To be successful, you’ll need to operate at a higher level of abstraction. I think that means focusing on four core areas:
System architecture - designing and connecting the core parts of an entire GTM system that successfully integrates data, technology, process and people. That doesn’t mean personally wiring these pieces up; it means deciding what pieces should exist in the first place.
Agent management - creating the access, skill and context foundations that enable agents to operate the systems you put in place, as well as the feedback loops that allow them to self-improve.
People management - this includes both managing direct reports as well as working with stakeholders throughout the business. This may be the most AI-proof of all the core areas.
Business strategy - working with leadership to shape strategic GTM choices like ICP, segmentation, positioning and pricing/packaging. Then building the systems to track, measure and optimize the strategy.

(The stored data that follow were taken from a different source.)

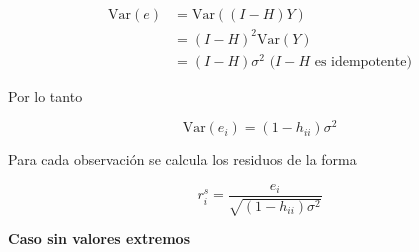 \documentclass[
  12pt,
]{book}
\newenvironment{Shaded}{\begin{snugshade}}{\end{snugshade}}
\newcommand{\DataTypeTok}[1]{\textcolor[rgb]{0.13,0.29,0.53}{#1}}
\newcommand{\DecValTok}[1]{\textcolor[rgb]{0.00,0.00,0.81}{#1}}
\newcommand{\FloatTok}[1]{\textcolor[rgb]{0.00,0.00,0.81}{#1}}
\newcommand{\KeywordTok}[1]{\textcolor[rgb]{0.13,0.29,0.53}{\textbf{#1}}}
\newcommand{\NormalTok}[1]{#1}
\newcommand{\OperatorTok}[1]{\textcolor[rgb]{0.81,0.36,0.00}{\textbf{#1}}}
\newcommand{\StringTok}[1]{\textcolor[rgb]{0.31,0.60,0.02}{#1}}
\theoremstyle{definition}
\theoremstyle{definition}
\theoremstyle{definition}
\theoremstyle{remark}
\begin{document}
\begin{align*}
\mathrm{Var}\left(e\right) 
&=  \mathrm{Var}\left((I-H)Y\right)\\
&= (I-H)^{2}\mathrm{Var}\left(Y\right)\\
&= (I-H) \sigma^{2} \text{ (\(I-H\) es idempotente)}
\end{align*}

Por lo tanto

\begin{equation*}
\mathrm{Var}\left(e_{i}\right) = (1-h_{ii}) \sigma^{2}
\end{equation*}

Para cada observación se calcula los residuos de la forma

\begin{equation*}
r_{i}^{s} = \frac{e_i}{\sqrt{(1-h_{ii}) \sigma^{2}}}
\end{equation*}

\textbf{Caso sin valores extremos}

\begin{Shaded}
\end{Shaded}
\end{document}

The good news is that, in this list, only agent management is fundamentally new. It ultimately replaces most of the hands-on technical skills that matter so much to RevOps roles today. In that way, this is very similar to the way agentic development is forcing software engineering to replace coding prowess with a new level of abstraction.
The even better news? This new level of abstraction lifts RevOps out of the technical weeds and puts it where it belongs—solving the most strategic GTM problems for the business.
Wrapping up
I don’t want to kill RevOps; I want RevOps to thrive. That won’t happen without a sense of urgency. The world is transitioning to a new level of abstraction. The only thing to do is transition along with it. Software engineers have been doing it for 80 years. You can too. It’s time to level up.
Only for my friend Heath to borrow it and accidentally delete the whole thing. In case you were wondering, there were no backups on a TI-83. I don’t really think they expected anyone to be dumb enough to write a thousand+ line program on there.
The M5 processor in your Macbook pro has around 28 billion of these little on-off switches cycling about 4.5 billion times per second.